A good example of a Satanic figure fawning over power is Rasputin, who might be a good model for Satan in the film. The point is that flattery is part of the armory of the devil, and would hardly be a topic that other devils would raise to chide Satan, who is after all the father of lies. Satan might vaporise a devil who criticised him in the way you suggest, following the Stalinist dictum 'no man no problem'. It goes without question that Satan would use every trick in the book to scheme and lie his way to the top, maybe a bit like Shakespeare's Richard the Third
I think Satan comes close to being a type of tragic hero, not a noble type, but similar perhaps to McBeth, the figure who has to recognize his own innate evil nature. There is some grandeur in this, some authentic human anguish not shown by any other character in this poem. Of course, Satan's evil is supposed to be shown by his opposition to God and his determination to unseat Adam and Eve from Paradise. Two factors mitigate the heinousness of this evil: God is someone anyone might what to rebel against; and the fall of A and E is the fall to the humanness that we actually cherish more than we would any fictional prelapsarian state in Eden.
Bill, surely it is problematic to find grandeur in evil? The real grandeur is in accord with God, presented as the evolutionary path to escape human collapse. For example, the God of the Sermon on the Mount is not someone that 'anyone might want to rebel against'.
I'm looking for some different perspective on Eve's creation. Of course the biblical account is now accepted to the extent that we've become used to it, but it is quite strange if we step back from it. This mythic element of creating Eve in the manner of Athena bursting out of Zeus--I wonder if there is a "why" to be explored there.
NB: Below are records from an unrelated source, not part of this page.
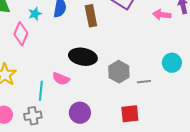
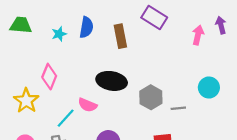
pink arrow: (162, 15) -> (198, 35), turned 96
pink diamond: (21, 34) -> (49, 77), moved
cyan line: (41, 91) -> (66, 118), turned 36

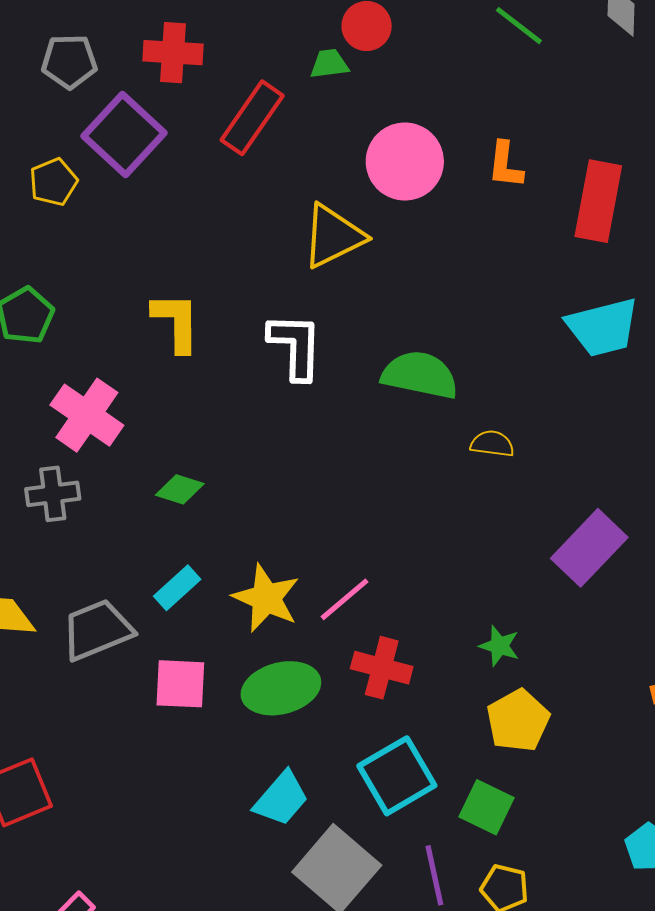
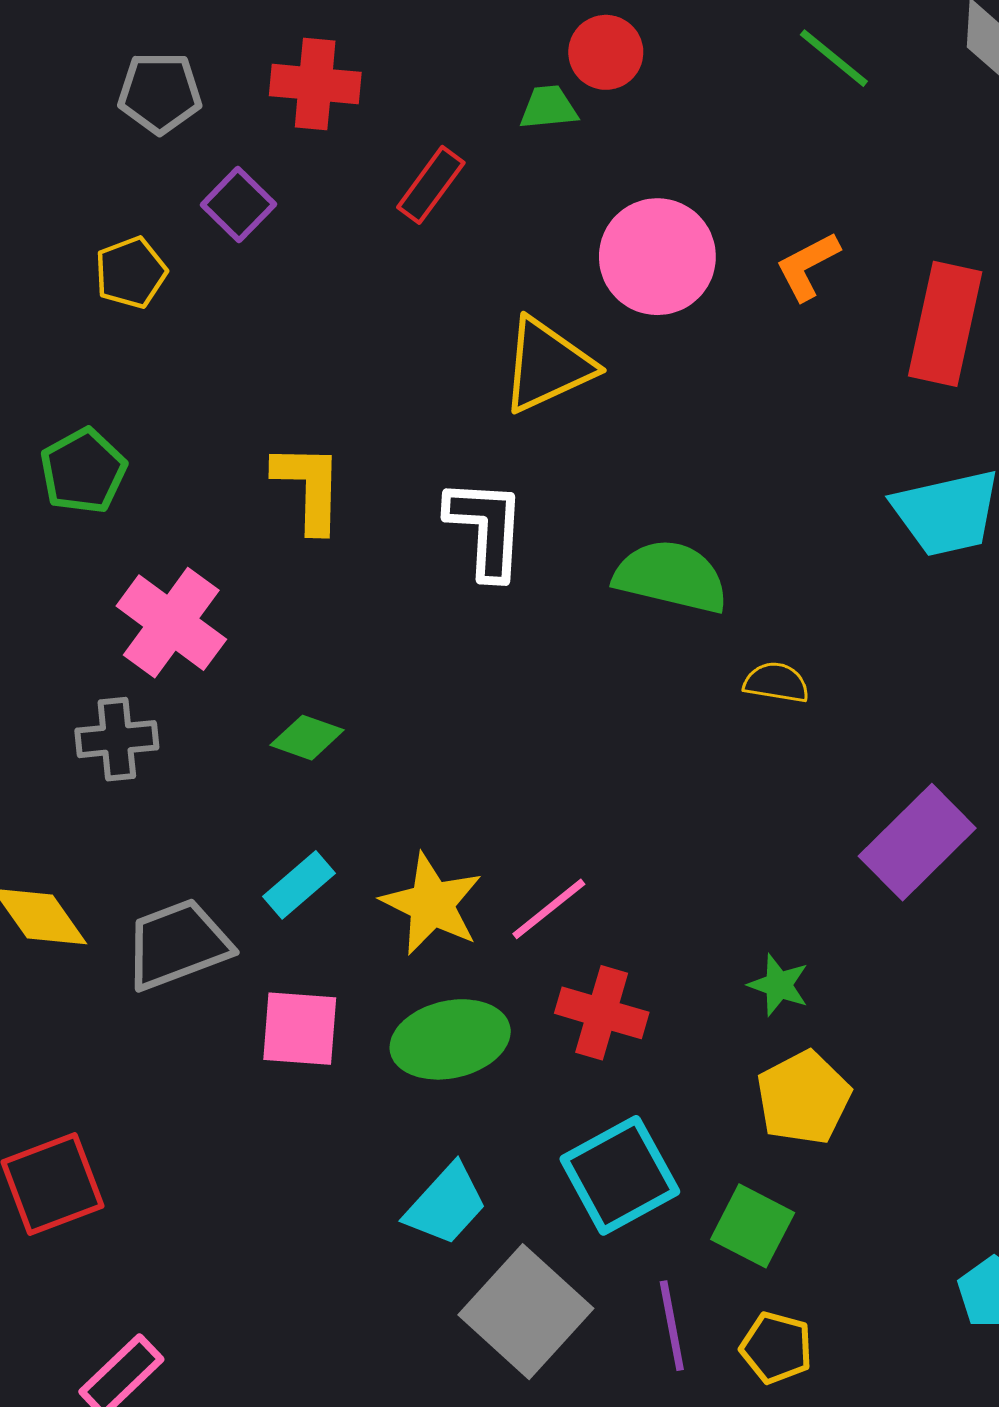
red rectangle: (252, 118) -> (431, 185), size x0.7
purple square: (124, 134) -> (238, 204), size x0.6
orange L-shape: (505, 165) -> (808, 266), turned 54

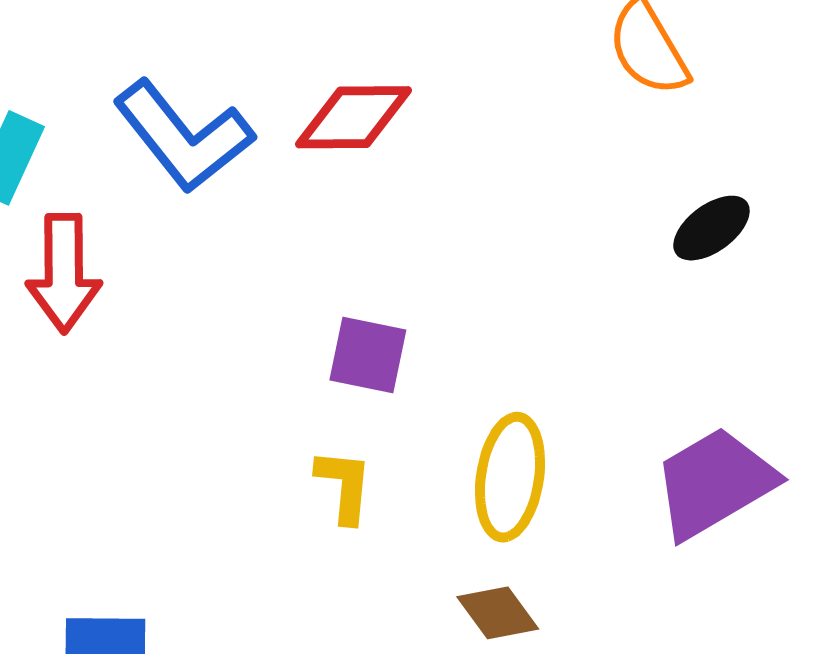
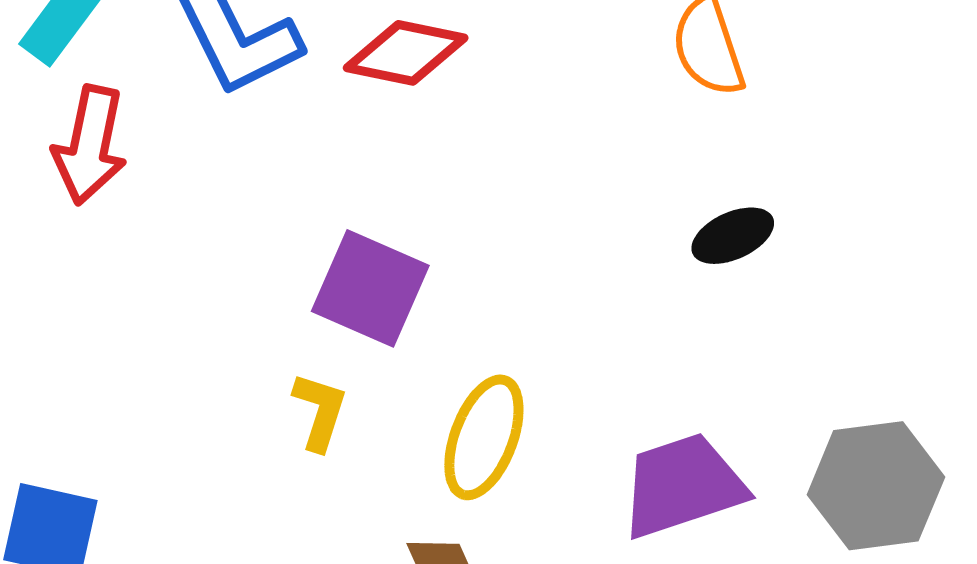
purple square: (368, 355) -> (370, 288), size x1.4

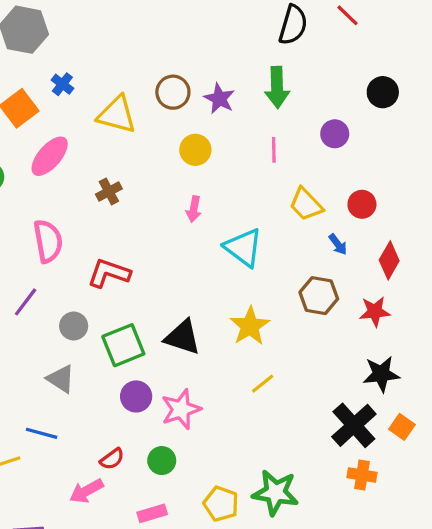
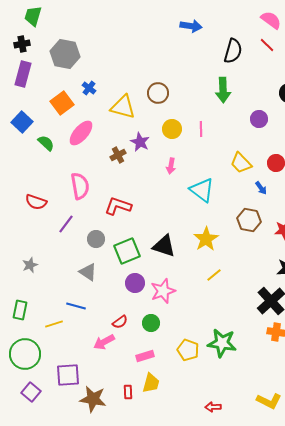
purple star: (219, 99) -> (140, 142), moved
pink line: (274, 150) -> (201, 129), moved

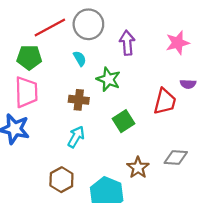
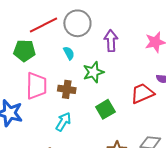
green star: (108, 79) -> (93, 72), turned 30
pink trapezoid: (26, 92) -> (36, 86), moved
red trapezoid: (165, 101) -> (142, 93), turned -130

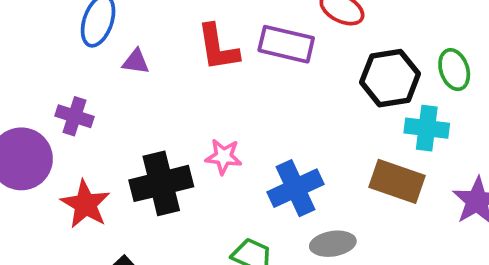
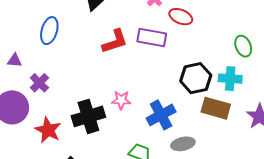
red L-shape: (218, 48) -> (115, 41), turned -96
purple triangle: (136, 62) -> (15, 60), moved
black hexagon: (390, 78) -> (196, 78), moved
purple cross: (74, 116) -> (39, 83), turned 30

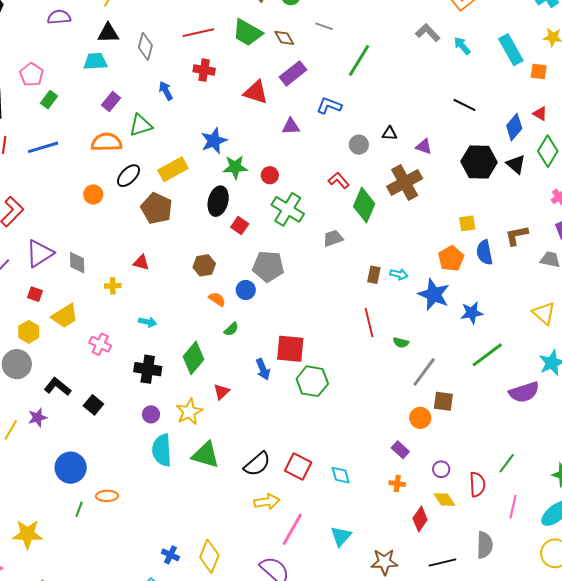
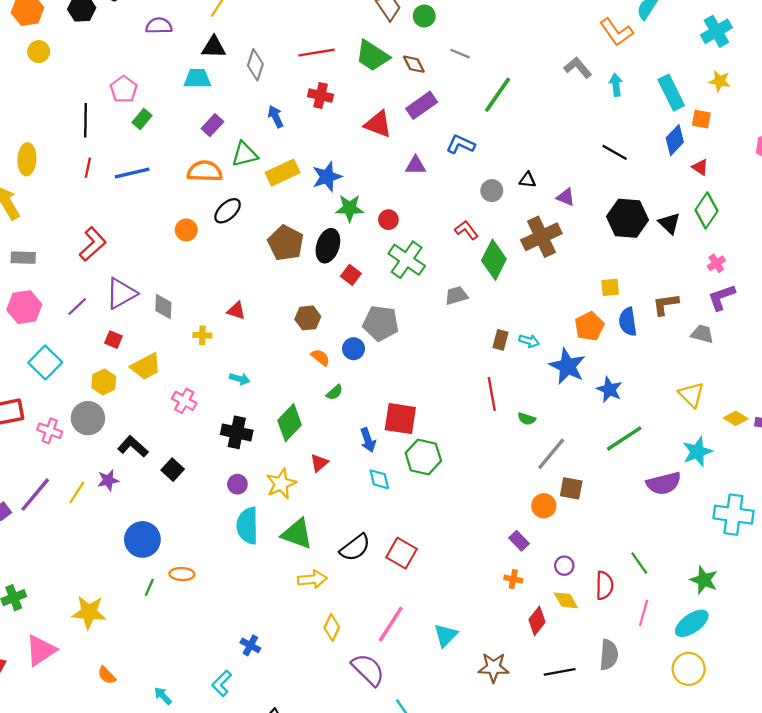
cyan arrow: (462, 46) -> (616, 85), turned 30
blue diamond: (514, 127) -> (675, 140), moved
yellow rectangle: (173, 169) -> (283, 173), moved
brown pentagon: (157, 208) -> (286, 243), moved
blue star: (472, 313) -> (609, 390), turned 30
green line: (507, 463) -> (639, 563), turned -75
cyan diamond: (341, 475) -> (379, 479), moved
yellow arrow: (267, 502) -> (312, 579), moved
yellow diamond: (209, 556) -> (332, 628), moved, size x0.7

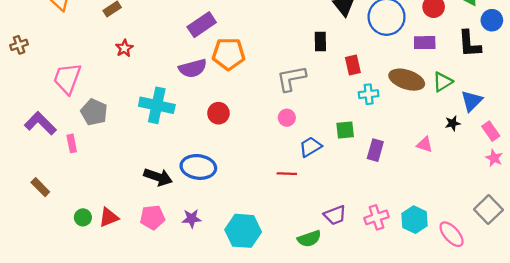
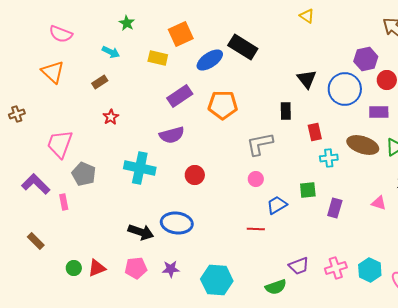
orange pentagon: (229, 54) -> (223, 105), moved

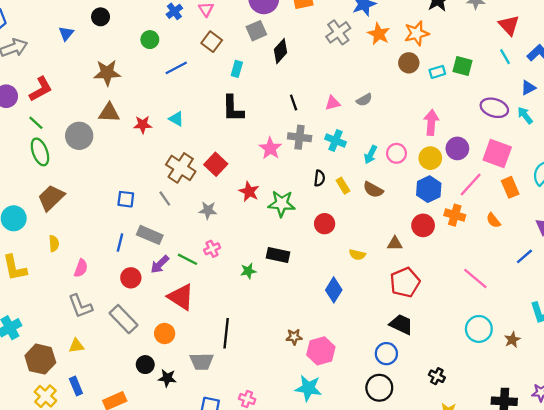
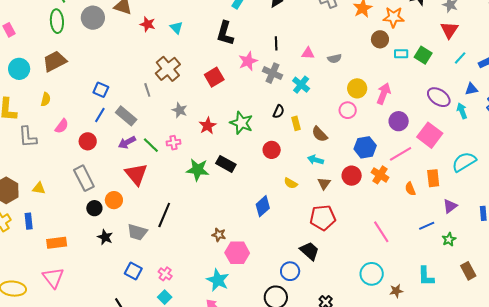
red triangle: (509, 25) -> (449, 30), moved
cyan line: (505, 57) -> (460, 58), turned 56
pink star: (270, 148) -> (248, 61), moved
cyan arrow: (371, 155) -> (316, 160), moved, turned 63
yellow circle: (430, 158) -> (357, 88), moved
red square: (216, 164) -> (214, 77), moved
orange rectangle: (510, 187) -> (433, 178), moved
red star: (249, 192) -> (208, 126), moved
blue square: (126, 199) -> (101, 90), moved
brown triangle: (395, 244) -> (324, 183), turned 48
green star: (248, 271) -> (198, 170), size x1.6
red circle: (131, 278) -> (88, 141), moved
gray L-shape: (80, 306) -> (28, 137), moved
black circle: (145, 365) -> (94, 208), moved

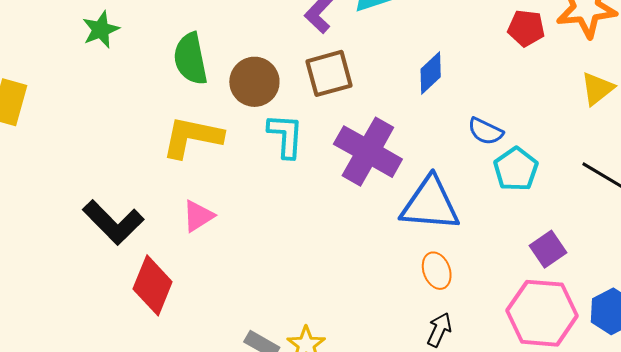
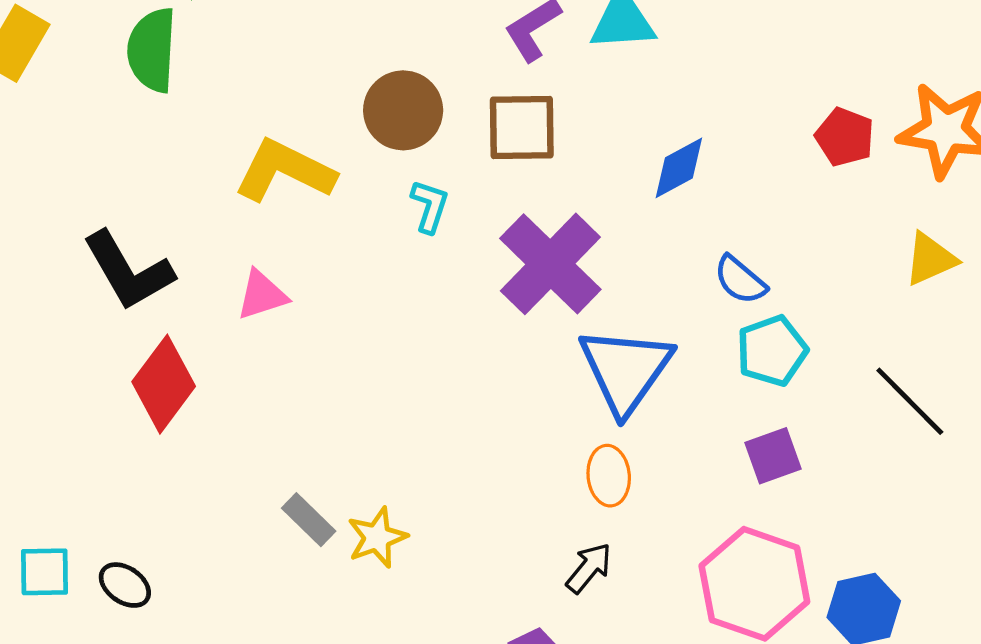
green semicircle: (191, 59) -> (152, 50), moved
cyan L-shape: (286, 136) -> (430, 206), size x0.7
blue triangle: (430, 204) -> (626, 370), turned 46
purple square: (548, 249) -> (773, 456), moved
Yes indeed, it demonstrates Milton's deep misogyny. Western Christendom assumed the split between nature and spirit in a way that I would say reflected its fallen position rather than a coherent ontology. Christ is about reconciling nature and spirit, whereas the caricature of Eve as a creature of dumb matter has been the basis of sexism. I hadn't thought of the comparison between Adam's rib and Zeus's forehead, but it makes sense - the symbolic message is that woman derives from man just as human wisdom (Athena) derives from God (Zeus). My view is that this whole mythic cosmology needs to be subject to radical critique, as a way to recognise how deeply sexism and alienated dominion are woven into western thought.